### What you should do
Continue the report on melamine-tainted wheat gluten imported from China, starting after its final sentence.

### Text shown
========================================================================
Worried that the contaminant may continue to enter the United States and also seep into the human food supply through food additives, regulators have blocked all Chinese imports of wheat gluten and warned importers to screen nearly every other kind of food and feed additive entering the United States from China, including corn gluten and soy protein.

Last week, the F.D.A. and the Agriculture Department issued a joint warning to consumers saying that melamine has found its way into hog and chicken feed, encouraging producers to destroy the animals, even though there is no clear evidence that consuming meat from the animals is a danger to human health.

American regulators are now under growing pressure to ensure the safety of human and pet food and to get to the bottom of the melamine scare.

But what began as a pet food recall on March 16 involving two factories working for a single pet food maker, Menu Foods, has now expanded to include some of America’s leading pet food brands and over 60 million pet food packages.

The two Chinese companies named by American regulators last month have said little publicly since the recall. Both companies are based in eastern China, near one of the country’s biggest wheat-growing regions and also one of the centers of melamine production.

Melamine is an industrial chemical that animal feed producers here say has been intentionally mixed into feed to trick farmers into thinking they are buying higher protein meal, even though the chemical has no nutritional value.

A similar practice once took place in the United States and in China involving a related compound called urea, but that compound is now more widely tested for and is banned from certain feeds in the United States.

“This was standard stuff after World War II, when animal feed was adulterated with urea,” said Marion Nestle, a professor of nutrition, food and public health at New York University. “This is simple greed. It’s like they’re adding water to the wheat gluten.”

The Chinese government has told American regulators that Xuzhou is not a manufacturer of wheat gluten but purchased its products from 25 manufacturers.

ChemNutra, the Las Vegas pet food supplier that bought the wheat gluten from Xuzhou and then resold it to pet food makers in North America, also said it was led to believe Xuzhou was the manufacturer of the product.

But ChemNutra officials also say that they received the shipments of wheat gluten through a third party, a company called Suzhou Textiles Silk Light and Industrial Products.
========================================================================
### Study material

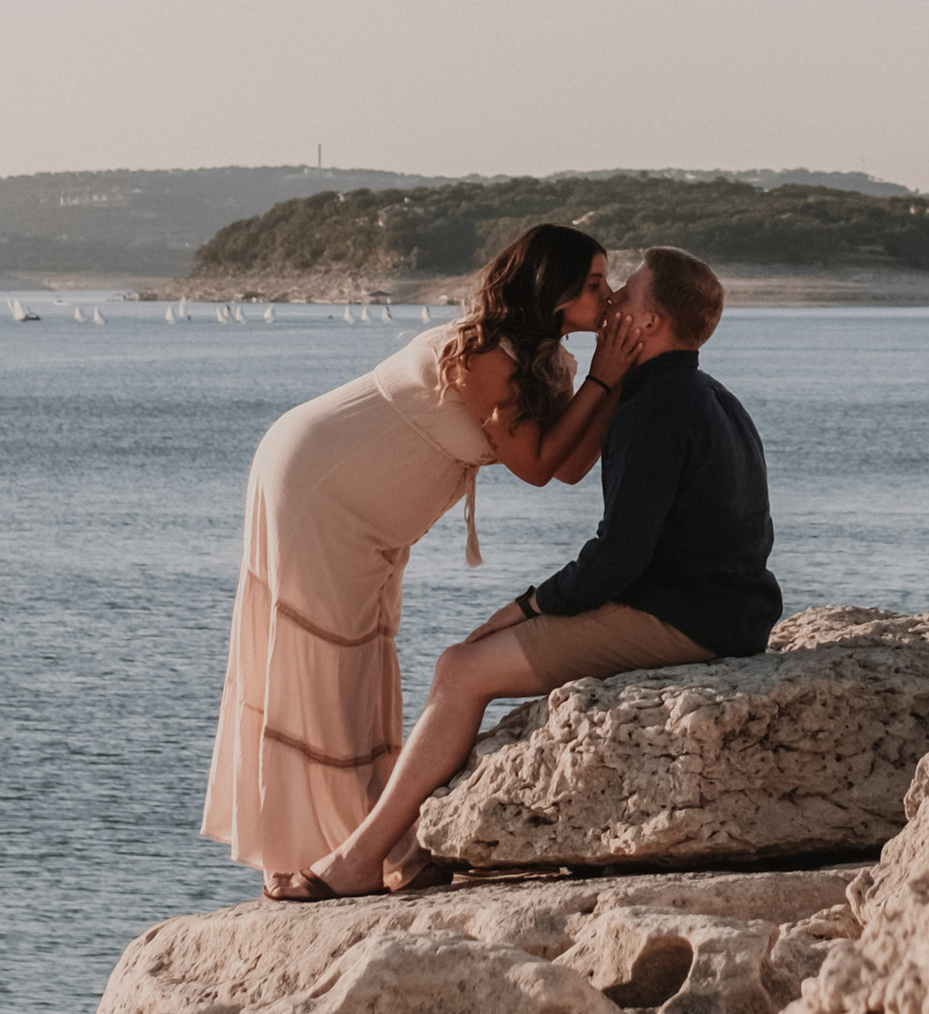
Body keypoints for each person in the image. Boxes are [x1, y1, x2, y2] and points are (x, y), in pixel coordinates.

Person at [286, 244, 778, 901]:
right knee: (467, 663)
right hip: (722, 612)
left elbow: (616, 557)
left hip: (683, 620)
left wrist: (527, 606)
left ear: (650, 324)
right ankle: (405, 854)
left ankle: (358, 859)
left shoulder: (656, 408)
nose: (612, 299)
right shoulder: (711, 396)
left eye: (626, 292)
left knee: (462, 670)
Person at [200, 222, 662, 895]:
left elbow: (566, 465)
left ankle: (360, 845)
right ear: (553, 291)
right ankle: (312, 850)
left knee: (362, 661)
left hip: (368, 513)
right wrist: (605, 376)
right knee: (323, 660)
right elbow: (536, 465)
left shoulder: (550, 364)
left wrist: (613, 380)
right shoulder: (483, 353)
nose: (610, 293)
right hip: (319, 483)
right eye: (594, 283)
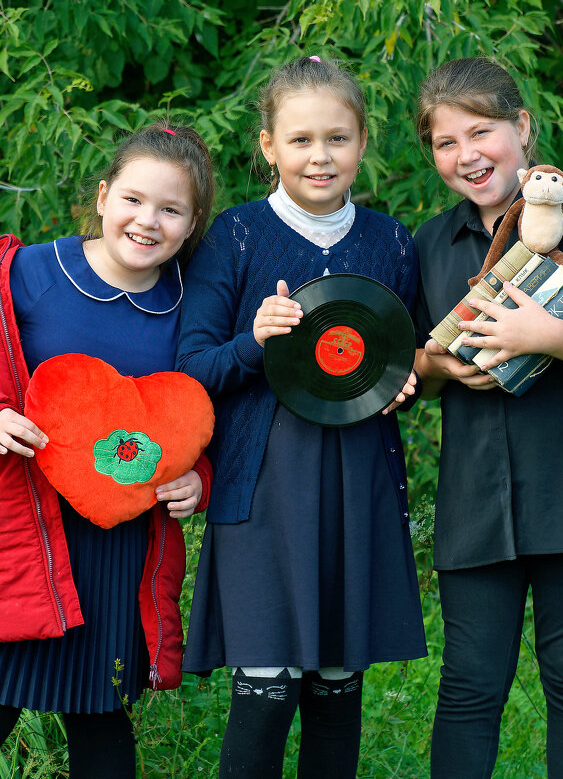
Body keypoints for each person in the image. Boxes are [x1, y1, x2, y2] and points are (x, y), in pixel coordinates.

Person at [0, 123, 216, 779]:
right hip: (18, 540)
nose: (147, 221)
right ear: (103, 196)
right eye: (134, 199)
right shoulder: (23, 277)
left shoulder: (195, 309)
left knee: (101, 721)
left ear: (191, 225)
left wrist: (200, 479)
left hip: (120, 552)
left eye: (170, 209)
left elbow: (207, 420)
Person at [176, 55, 428, 779]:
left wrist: (402, 381)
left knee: (335, 687)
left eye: (337, 139)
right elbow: (190, 368)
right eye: (300, 140)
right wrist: (253, 341)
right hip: (261, 490)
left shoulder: (390, 240)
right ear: (267, 146)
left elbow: (399, 355)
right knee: (266, 687)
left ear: (362, 141)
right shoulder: (236, 236)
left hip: (358, 486)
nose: (320, 157)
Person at [411, 57, 563, 778]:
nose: (466, 155)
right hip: (474, 504)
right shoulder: (430, 244)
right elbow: (413, 367)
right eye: (444, 142)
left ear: (521, 128)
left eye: (480, 131)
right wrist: (436, 366)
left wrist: (545, 336)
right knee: (467, 686)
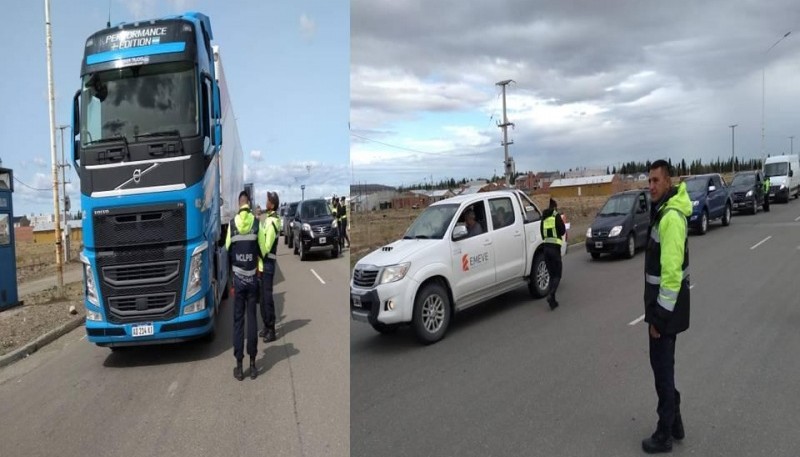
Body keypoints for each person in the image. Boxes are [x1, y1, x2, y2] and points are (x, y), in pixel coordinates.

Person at [642, 160, 691, 453]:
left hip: (666, 313)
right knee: (663, 369)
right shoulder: (664, 212)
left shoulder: (671, 217)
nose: (651, 186)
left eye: (656, 180)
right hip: (665, 311)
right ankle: (675, 422)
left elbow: (671, 276)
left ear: (668, 182)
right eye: (649, 181)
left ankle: (664, 434)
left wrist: (658, 318)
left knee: (662, 373)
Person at [225, 190, 260, 381]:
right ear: (249, 203)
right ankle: (253, 365)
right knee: (252, 319)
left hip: (238, 281)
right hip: (252, 279)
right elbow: (261, 250)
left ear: (240, 204)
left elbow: (226, 250)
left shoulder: (232, 225)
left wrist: (230, 279)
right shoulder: (256, 223)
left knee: (238, 321)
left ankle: (239, 367)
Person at [258, 191, 282, 343]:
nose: (265, 202)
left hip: (267, 263)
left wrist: (256, 251)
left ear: (271, 204)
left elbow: (266, 246)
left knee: (267, 298)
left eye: (267, 200)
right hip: (263, 263)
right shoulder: (268, 219)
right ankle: (266, 326)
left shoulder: (272, 222)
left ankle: (271, 330)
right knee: (262, 297)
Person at [540, 198, 565, 310]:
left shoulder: (544, 217)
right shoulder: (556, 215)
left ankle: (553, 302)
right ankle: (551, 295)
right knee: (558, 275)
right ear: (554, 206)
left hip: (545, 249)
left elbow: (542, 232)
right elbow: (562, 231)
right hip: (555, 249)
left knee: (551, 275)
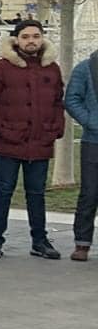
========================================================================
### Answer area
A spokesman for Suzhou Textiles denied that the company exported any wheat gluten to the United States

The other supplier of contaminated protein named by regulators is Binzhou Futian Biology Technology, which says that it supplies soy, corn and other proteins and has strong sales in the United States, Europe and Southeast Asia. The company also declined to comment.

The Chinese government said last week that it was unlikely melamine could have harmed so many pets in the United States. But on Friday, China banned melamine from use in any vegetable protein for export or for use in the domestic food market.

The F.D.A. says that it has received reports that more than 4,000 cats and dogs died as a result of eating pet food that may have been laced with melamine.

Scientists are now struggling to determine why melamine, a chemical that is not believed to be toxic, may have turned poisonous.

Some scientists theorize that melamine mixed with other melaminelike compounds, like cyanuric acid, created a poisonous substance.

And that possibility may be all the more likely because many animal feed producers in China are not using pure melamine but impure melamine scrap that is sold more cheaply as the waste product after melamine is produced by chemical and fertilizer factories here.

“It’s possible the other stuff they were left with was the bottom-of-the-barrel stuff, leftover melamine and possibly cyanuric acid,” said Richard Goldstein, an assistant professor at the Cornell University College of Veterinary Medicine. “I think it’s this melamine with other compounds that is toxic.”